RALEIGH, N.C. (AP) — North Carolina lawmakers are sending Gov. Roy Cooper a bill making it easier for voters to access absentee ballots during the COVID-19 pandemic this fall while ensuring in-person voting sites are clean and safe.
Despite complaints by a few Democrats about a photo voter identification provision, the legislation received bipartisan support on Thursday in final votes in the Senate and House.
The bill’s chief proponents said the rule changes for the mail-in ballots, along with funding to pay poll workers and buy plenty of personal protective equipment for them and voters, will go a long way toward an orderly, accessible election in November.
The use of traditional mail-in absentee ballots, usually fewer than 5% of all votes cast in a North Carolina election, is expected to spike because people at higher risk for complications from the coronavirus won’t venture out to voting centers and precincts. State law already allows any registered voter to cast a mail-in ballot.
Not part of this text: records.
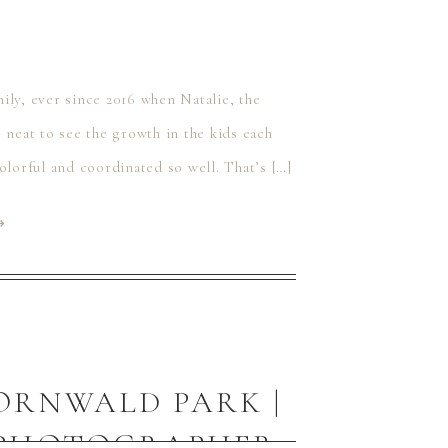
ily, ever since 2016 when Natalie, the
 neat to see the growth in the kids each
 colorful and coordinated so well. That’s […]
⟶
HORNWALD PARK |
Y PHOTOGRAPHER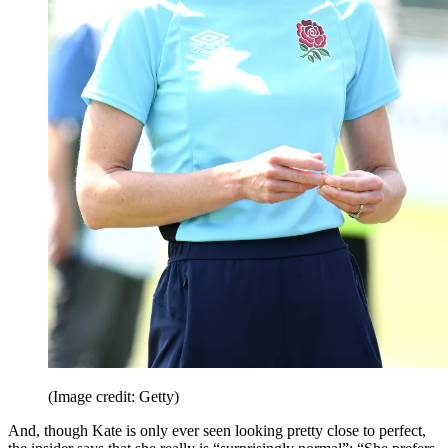
(Image credit: Getty)
And, though Kate is only ever seen looking pretty close to perfect,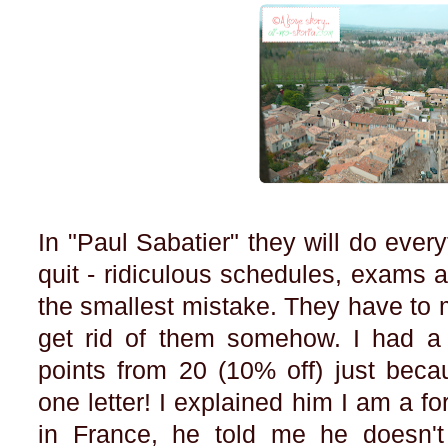
In "Paul Sabatier" they will do eve
quit - ridiculous schedules, exams al
the smallest mistake. They have to 
get rid of them somehow. I had a
points from 20 (10% off) just bec
one letter! I explained him I am a for
in France, he told me he doesn't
The bill expands the options for registered voters to receive an absentee ballot request form, and state election officials will create by September an online site to submit completed requests. Instead of two witnesses to sign an envelope with a filled-out ballot, a voter would only need one this year. More than $27 million also would be distributed to the state and county election boards for things like ballot equipment and security upgrades. Supplies like face masks and single-use pens or cotton swabs to fill out ballots likely will be purchased.
Cooper will review the bill coming to his desk, spokesperson Dory MacMillan said Thursday. Cooper has said he likes legislation that makes it easier to use absentee ballots.
A handful of Democrats said the measure didn’t go far enough to help voters isolated by the pandemic or who aren’t regular absentee voters. They wanted the state to offer prepaid postage for ballot envelopes, to make Election Day a state holiday and give counties flexible hours for early in-person voting sites.
Sen. Warren Daniel, a Burke County Republican who helped shepherd the House bill, said there was some items he didn’t like or were left out, too. “It has been thoroughly vetted,” Daniel said before the Senate voted 37-12 for the measure. “From where I sit, that looks like a compromise.”
The House agreed to the Senate changes by a vote of 105-14, but not before renewed criticisms of language that would add public assistance identification cards to the list of qualifying photo IDs that could be used should a voter ID mandate in North Carolina’s constitution ever get enforced. Courts have blocked a separate law that carries out the mandate, so it likely won’t happen this year.
Some Democrats referred to the recent local demonstrations for racial equality following the police custody death in Minnesota of George Floyd in opposing the voter ID language. Voter ID foes say the requirement discourages people from voting.
The protesters “want to be heard and I think they want to be able to vote,” said Rep. Vernetta Alston, a Durham County Democrat, who voted against the bill.